Regenerator relies heavily on the Esprima JavaScript parser and two libraries that we maintain for manipulating abstract syntax trees, ast-types and recast. It is similar in spirit to Google's Traceur Compiler, which supports generators and many other ES6 features through source transformation, but we would argue it compares favorably to Traceur in several ways.

  • Traceur supports yield expressions only on the right-hand sides of assignment statements and variable declarations, or as standalone statements, whereas regenerator allows a yield expression to appear anywhere an expression is permitted to appear.
  • Regenerator aims to generate as little boilerplate as possible, whereas Traceur generates twice as much code for the simplest of generators.
  • Regenerator transforms generator functions and nothing else, so you don't have to buy into the entire Traceur runtime just to get support for generators.

HDD Regenerator 2011 DC 12.11.2013-TeamGBZ 64 Bit


Download https://cinurl.com/2yVeem



A regenerative heat exchanger, or more commonly a regenerator, is a type of heat exchanger where heat from the hot fluid is intermittently stored in a thermal storage medium before it is transferred to the cold fluid. To accomplish this the hot fluid is brought into contact with the heat storage medium, then the fluid is displaced with the cold fluid, which absorbs the heat.[1]

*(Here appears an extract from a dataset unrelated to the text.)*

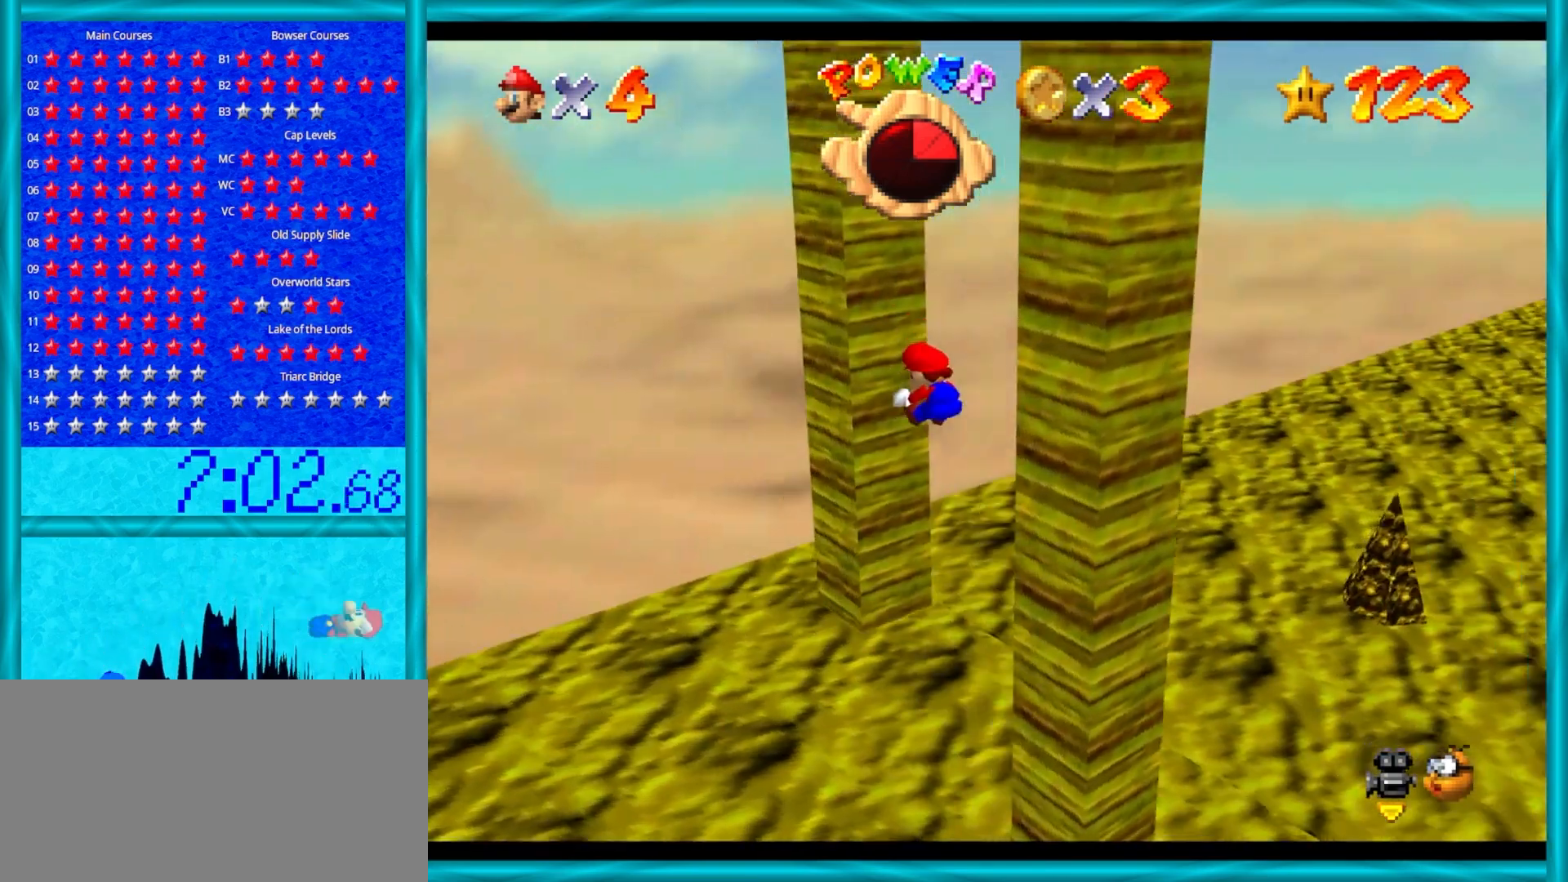
{"buttons": ["A"], "left_stick": "right", "events": [[17, "C_LEFT", "down"], [133, "C_LEFT", "up"], [267, "A", "down"], [367, "left_stick", "right"]]}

The first regenerator was invented by Rev. Robert Stirling in 1816, and is also found as a component of some examples of his Stirling engine. The simplest Stirling engines, including most models, use the walls of the cylinder and displacer as a rudimentary regenerator, which is simpler and cheaper to construct but far less efficient.

In rotary regenerators, or thermal wheels, the heat storage "matrix" in the form of a wheel or drum, that rotates continuously through two counter-flowing streams of fluid. In this way, the two streams are mostly separated. Only one stream flows through each section of the matrix at a time; however, over the course of a rotation, both streams eventually flow through all sections of the matrix in succession. The heat storage medium can be a relatively fine-grained set of metal plates or wire mesh, made of some resistant alloy or coated to resist chemical attack by the process fluids, or made of ceramics in high temperature applications. A large amount of heat transfer area can be provided in each unit volume of the rotary regenerator, compared to a shell-and-tube heat exchanger - up to 1000 square feet of surface can be contained in each cubic foot of regenerator matrix, compared to about 30 square feet in each cubic foot of a shell-and-tube exchanger.[4]

Each portion of the matrix will be nearly isothermal, since the rotation is perpendicular to both the temperature gradient and flow direction, and not through them. The two fluid streams flow counter-current. The fluid temperatures vary across the flow area; however the local stream temperatures are not a function of time. The seals between the two streams are not perfect, so some cross contamination will occur. The allowable pressure level of a rotary regenerator is relatively low, compared to heat exchangers.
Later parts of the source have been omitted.